------ TEXTE FOURNI

Turin serait-il devenu le nouvel Eldorado lyrique ? Alors que les maisons d’opéra françaises exsangues programment à la queue leu leu des « Petites Flûtes », des « Traviata revisitées », des « Carmen pour les nuls » et autres titres du grand répertoire sous assistance respiratoire, la capitale du Piémont achève en technicolor une saison 2024-25 déjà stimulée par la trilogie des Manon et la version pour ténor de Hamlet d’Ambroise Thomas.
Andrea Chénier est opéra propice à surenchère décorative, plus qu’à transposition et réinterprétation. Familier du chef d’œuvre de Giordano qu’il a mis en scène à la Bastille en 2009 de façon similaire, Giancarlo Del Monaco s’autorise pour seule entorse au livret d’adapter l’apparence des révolutionnaires, habillés en costumes contemporains à la différence du reste de la distribution – manière de rappeler que les luttes sociales et leurs conséquences tragiques sont intemporelles. L’abondance des décors a pour unique inconvénient le nombre d’entractes : trois d’une durée de 25 minutes chacun, pour un opéra qui au total n’excède pas les deux heures ! Les multiples personnages secondaires sont habilement dessinés, au détriment des protagonistes dont la gestuelle se conforme à la convention, sans plus de recherche théâtrale.
Si l’efficacité dramatique de l’ouvrage est une fois encore confirmée, ce n’est pas tant en raison de la mise en scène que de la direction musicale. Les forces chorales et instrumentales turinoises baignent dans leur liquide amniotique. Le traitement du texte en porte la trace, l’épanouissement sonore en prolonge l’impression. A la baguette, Andrea Battistoni imprime une tension perceptible d’un bout à l’autre de l’ouvrage – urgence maîtrisée qui soutient le chant sans l’écraser. La générosité mélodique ne sacrifie jamais à l’emphase et à la précision rythmique. Les contrastes sont nets mais non surlignés, les climats et scènes d’atmosphère justement brossés. Dans une œuvre où le lyrisme peut sombrer dans la grandiloquence, voilà une lecture qui maintient un équilibre salutaire entre passion et clarté.
© Mattia Gaido
Opéra pour ténor, à l’égal d’Otello de Verdi, Andrea Chénier existe d’abord par l’adéquation de l’interprète du rôle-titre à une écriture héroïque. Un air par acte, d’humeurs différentes mais à chaque fois d’une exigence supérieure. Angelo Villari cumule toutes les qualités requises par le poète révolutionnaire : puissance, franchise, sens du phrasé, solidité du médium, projection de l’aigu, engagement, souplesse nécessaire pour naviguer entre les ardeurs du vérisme et les subtilités de l’expression romantique. Toutes les qualités sauf une : l’endurance. Après trois actes étreints d’une voix d’airain, la dernière partie montre le ténor non à son désavantage dans la mesure où aucune concession n’est accordée à la partition, mais moins éloquent, comme à bout de ressources expressives – et Dieu sait combien « Come un bel dì di maggio » veut de sentiment et le duo final, « Vicino a te » de vaillance.

------------
------ DONNÉES FOURNIES

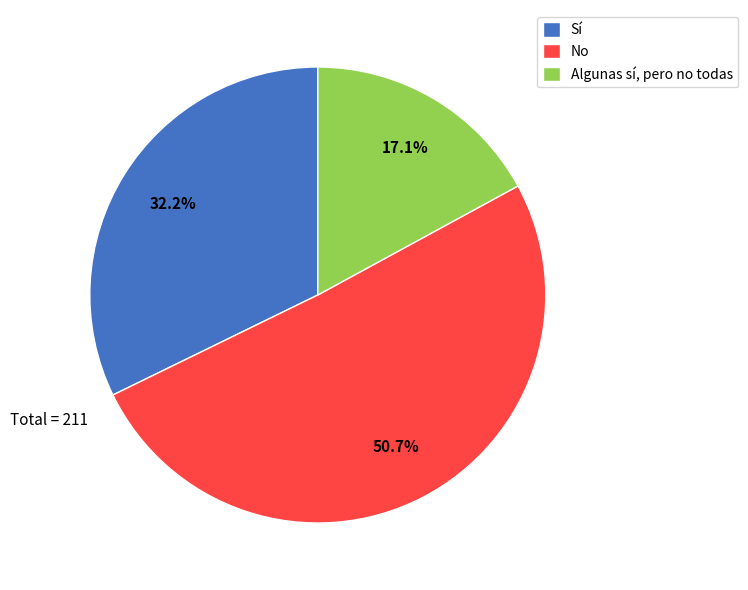

To the nearest percent, what is the difference between the No and Algunas sí, pero no todas slice percentages?

34%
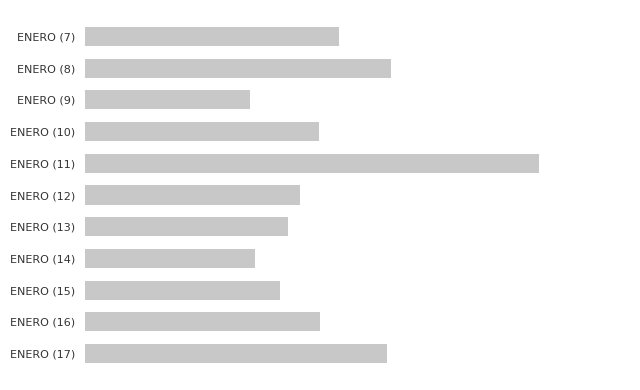

Does the chart contain any negative values?

No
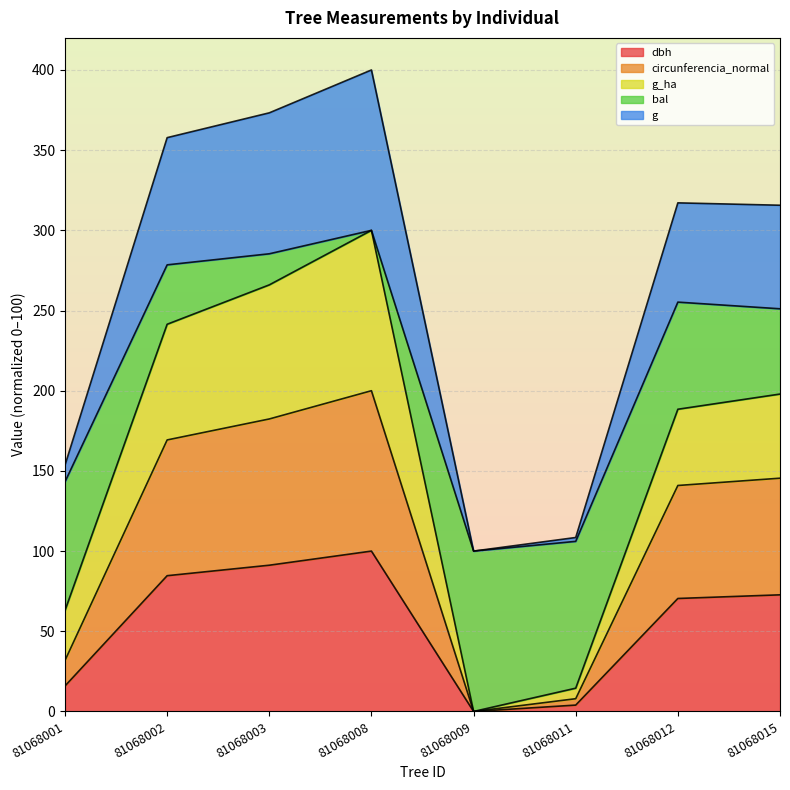

At which category does circunferencia_normal reach its first local valley?

81068009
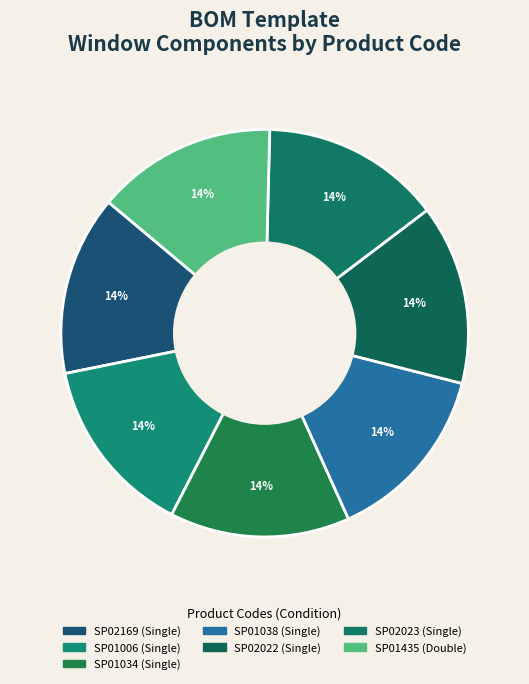

What is the ratio of the value at SP01034 to the value at SP01038?

1.0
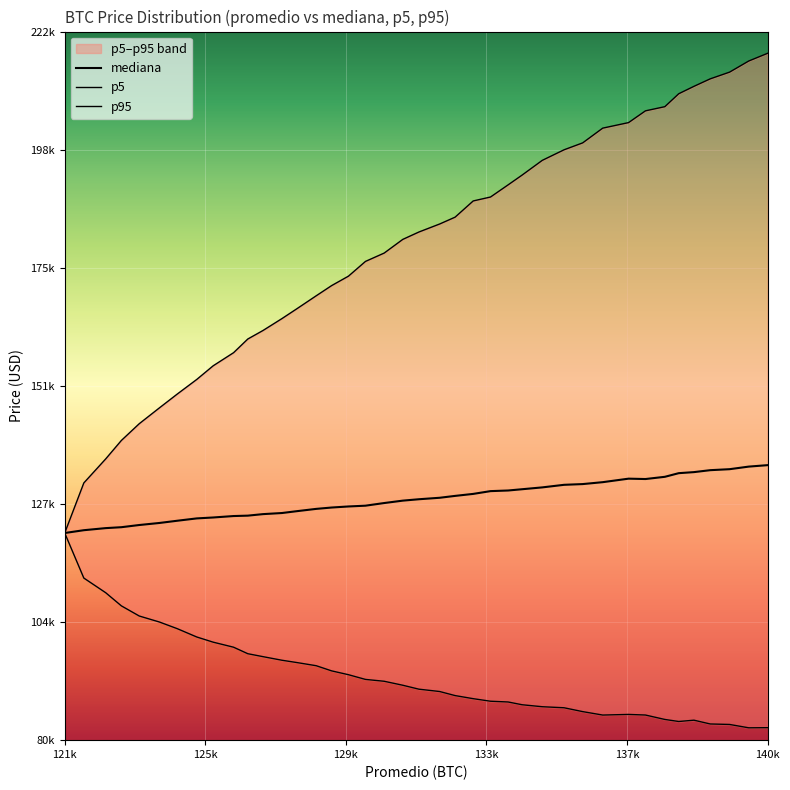

Reading right to left, list all the values displayed in this chart.

mediana: 135006.4	134714.2	134196.4	133998.0	133610.7	133398.8	132670.9	132224.3	132299.3	131596.4	131213.8	131067.2	130551.0	130182.8	129929.1	129803.2	129248.6	128847.1	128473.3	128177.2	127899.0	127416.5	126887.9	126730.4	126518.5	126246.9	125789.9	125417.5	125197.0	124892.8	124812.3	124524.0	124340.9	123874.0	123423.2	123016.0	122578.2	122394.3	121976.6	121415.7
p5: 82427.4	82401.5	83073.9	83170.8	83927.6	83666.1	84076.1	84962.3	85082.6	84956.5	85644.4	86417.1	86624.5	87020.6	87574.0	87725.4	88237.1	88856.8	89669.9	90138.7	90926.0	91723.1	92094.0	93037.5	93803.6	94838.7	95468.8	95933.4	96652.5	97241.0	98544.2	99553.4	100588.6	102252.1	103595.8	104791.4	106823.8	109459.0	112394.5	121415.7
p95: 217491.7	215941.8	213715.1	212367.3	210871.4	209384.8	206798.3	205960.6	203606.6	202498.6	199546.6	198163.5	196043.6	193099.9	191142.4	188705.0	187917.4	184669.1	183303.1	181696.3	180220.8	177476.9	175809.3	172856.4	170966.4	168921.6	166337.5	164356.7	161974.8	160269.3	157528.5	154905.3	152173.7	149252.8	146463.2	143308.3	139951.2	136250.0	131442.2	121415.7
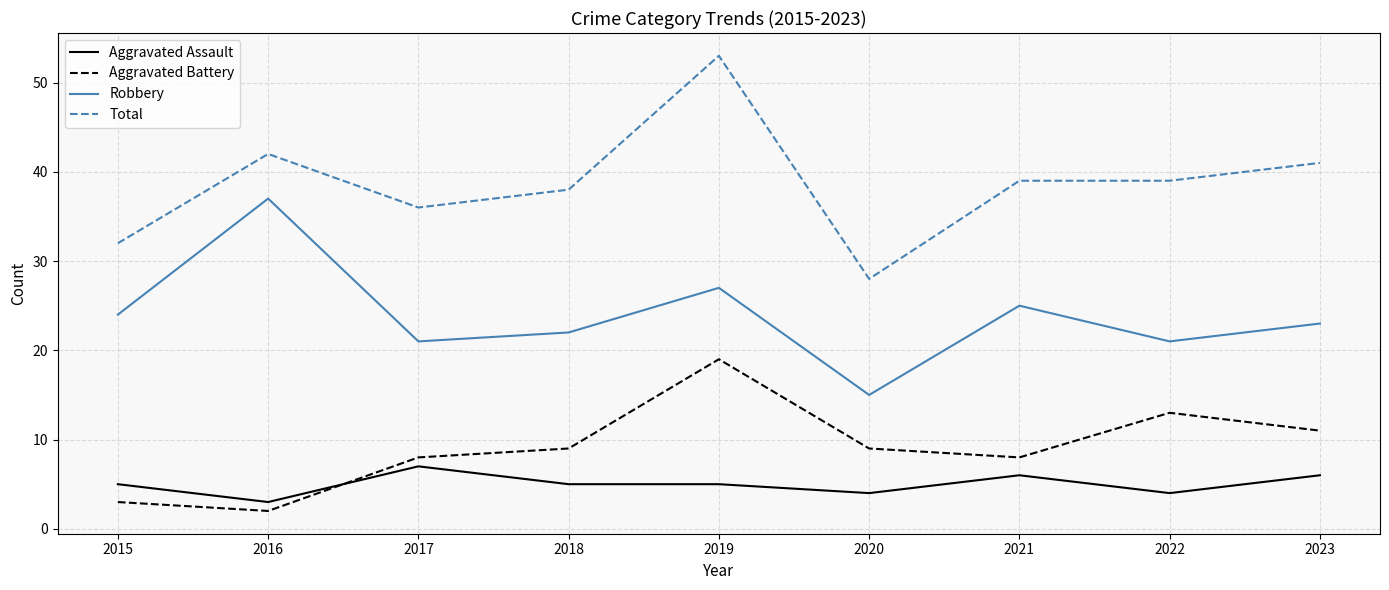

How many series are shown in this chart?

4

------------

◆ PROBLÈMES À RÉSOUDRE
1. Énumérez, s'il vous plaît, les qualités que la critique d'Andrea Chénier attribue à Angelo Villari dans le rôle du poète révolutionnaire.
2. Résumez la critique d'Andrea Chénier en deux phrases.
3. Prolongez la critique d'Andrea Chénier à partir de sa dernière phrase.
Les lignes ne jouent aucun rôle ici.

◆ RÉPONSES AUX EXERCICES
1. Puissance, franchise, sens du phrasé, solidité du médium, projection de l'aigu, engagement, souplesse nécessaire pour naviguer entre les ardeurs du vérisme et les subtilités de l'expression romantique.

2. À Turin, Giancarlo Del Monaco met en scène Andrea Chénier avec une abondance de décors et ne s'écarte du livret qu'en habillant les révolutionnaires en costumes contemporains, tandis que la direction d'Andrea Battistoni porte l'efficacité dramatique de l'ouvrage par une tension maîtrisée et un équilibre entre passion et clarté. Dans le rôle-titre, Angelo Villari réunit toutes les qualités requises sauf l'endurance, et se montre moins éloquent dans la dernière partie.

3.
C’est alors que Vittoria Yeo s’impose, elle dont les faiblesses d’ordre dramatique, plus que vocal, avaient auparavant entravé l’accomplissement du personnage de Maddalena di Coigny. Sans jamais forcer, ni trahir la ligne musicale, la soprano donne enfin chair et souffle à une figure auparavant trop figée, y compris dans une « Mamma morta » irréprochable d’un point de vue technique mais privée d’émotion – ces zones de fragilité, de lumière, de noblesse intérieure avec lesquelles Maddalena doit composer dans cet air (trop) célèbre.
A Gérard, Aleksei Isaev offre la noblesse d’un baryton verdien qui n’a pas oublié combien l’ancien laquais doit aussi à Scarpia. La projection large, Le timbre sombre, parfois rugueux, et le phrasé toujours intelligible confèrent au rôle une autorité immédiate. Derrière cette prestance hiératique affleure une violence contenue, et c’est dans cette tension entre idéalisme et brutalité que Gérard prend toute sa dimension tragique.
Autour des trois protagonistes drapés dans leurs airs et duos de bravoure, gravite à bon escient le petit monde dépeint par Giordano dans des scènes pittoresques – la vieille Madelon notamment dont l’intervention, toujours efficace, est assumée par Manuela Custer avec panache vocal et force effets de poitrine.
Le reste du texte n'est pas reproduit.